Прескучная вещь в моем чудесном ремесле, которое есть призвание – необходимость – умственное самоубийство – вознаграждение – так вот, прескучная вещь – это то, что приходится терпеть все мыслимые и немыслимые комментарии, в моем случае с восемнадцати лет. Мне, например, всегда доставались восторженные дамы и замкнутые молодые люди, которые говорили, что они всегда любили: а) «Здравствуй, грусть» и б) в театре «Замок в Швеции». Это чуть-чуть унижает автора, потому что кажется – у тебя двое прекрасных, здоровых детей и целый ряд жалких, нескладных хромоножек, которые никому не нравятся, бедняги… Такая категория читателей встречается наиболее часто. Затем идут те, которые «рассматривают» тебя пристальнее: «Я, как и все, страшно люблю „Здравствуй, грусть“, но должен вам сказать, самая большая, настоящая моя слабость „Любите ли вы Брамса?“» О-о, о-о, Ингрид Бергман, как она глубока! Третья категория более утонченная: «Знаете, сценически пьеса поставлена очень плохо». (И тут я опускаю глаза от стыда, потому что ставила ее я.) «Думаю, из ваших пьес я предпочел бы „Благополучие, Несовпадение и Уход“». Четвертая категория еще более узкая, а значит, более противостоящая автору: «Я вам так скажу – единственная ваша книга, которая мне нравится (подразумевается, что все остальные я должна немедленно выбросить в корзину для бумаг), единственная, в которой есть какая-то сила, одержимость – это „Волшебные тучи“». Вот так и принимаешь отношение к себе, весьма своеобразное, – то как наседка, готовая защитить своих малышей, если упреки уж слишком серьезны, то покорно соглашаясь, – все зависит от настроения и головы собеседника, и это может довести до того, что готов вцепиться в чью-нибудь глотку, думая при этом: «Несчастный придурок, вот она, моя лучшая книга!» При этом не знаешь, какую назвать. Или наоборот: «Мой бедный друг, вы совершенно правы, все это не стоит выеденного яйца».

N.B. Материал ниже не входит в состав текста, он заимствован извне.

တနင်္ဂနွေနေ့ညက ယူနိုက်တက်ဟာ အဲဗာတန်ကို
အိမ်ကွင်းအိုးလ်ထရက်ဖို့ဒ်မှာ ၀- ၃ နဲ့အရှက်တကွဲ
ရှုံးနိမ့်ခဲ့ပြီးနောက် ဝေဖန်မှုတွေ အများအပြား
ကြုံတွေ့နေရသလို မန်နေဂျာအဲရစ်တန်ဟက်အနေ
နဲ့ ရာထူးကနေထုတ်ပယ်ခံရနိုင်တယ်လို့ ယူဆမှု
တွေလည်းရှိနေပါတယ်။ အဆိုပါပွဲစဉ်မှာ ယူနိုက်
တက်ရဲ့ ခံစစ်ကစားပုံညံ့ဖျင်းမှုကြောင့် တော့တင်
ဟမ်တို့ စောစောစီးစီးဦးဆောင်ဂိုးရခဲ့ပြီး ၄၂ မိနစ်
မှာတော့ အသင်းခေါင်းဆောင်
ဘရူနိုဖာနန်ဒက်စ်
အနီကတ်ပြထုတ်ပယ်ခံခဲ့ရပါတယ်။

Как подумаешь – сколько тут всего намешано: простодушие, грубость и любезность – все есть, когда вам говорят о том, что вы делаете. Впрочем, здесь есть логика: за книгу в двести-триста страниц прозы – в моем случае скорее двести, они заплатили семьдесят франков или двадцать пять за театральное кресло, и они чувствуют себя вправе, они почти должны информировать вас о своих впечатлениях. Я даже ловлю себя на мысли, что иные полагают, будто таким образом делают тебе одолжение. Они никогда не включают в цену огромное умственное, моральное, психологическое, болезненное, невыносимое напряжение, безмолвие, которое воцаряется порой между тем, кто хочет писать, и листом бумаги перед ним. А эти бесчисленные увертки, чтобы только не видеть письменного стола, за который нужно сесть, разные приемы, чтобы не видеть ни дождя, ни солнца на улице, ужасающе соблазнительных. Я всегда восхищалась людьми, которые пишут, сидя в кафе, – и таких, кажется, немало. Мне кажется, в кафе я буду разглядывать посетителей, болтать с гарсоном, строить глазки или пытаться это делать какому-нибудь красавцу аргентинцу. Меня все отвлекает, потому что я не одна. Все мне интересно, все меня забавляет или огорчает, в зависимости от обстоятельств. Мне нужно, чтобы чья-то твердая рука очертила двойной круг, за который нельзя переступать, и эта рука, увы, должна быть моей, чтобы я могла работать – бог свидетель, твердости моей руке не занимать. Несколько раз в моей жизни я старательно пыталась переложить это на других, на добрые души, встревоженные на мой счет и не слишком уверенные в твердости моего духа, но тут моя умершая было воля просыпалась и начинала скакать, как блоха, и я чувствовала, что сейчас перелезу через балкон, спущусь по водосточной трубе и буду орать изо всех сил, чтобы меня выпустили. И конечно, вопить о том, что литература есть предмет вдохновения, что я не желаю быть чиновником, что я живу не зарплатой, что мне не двенадцать лет и т. д.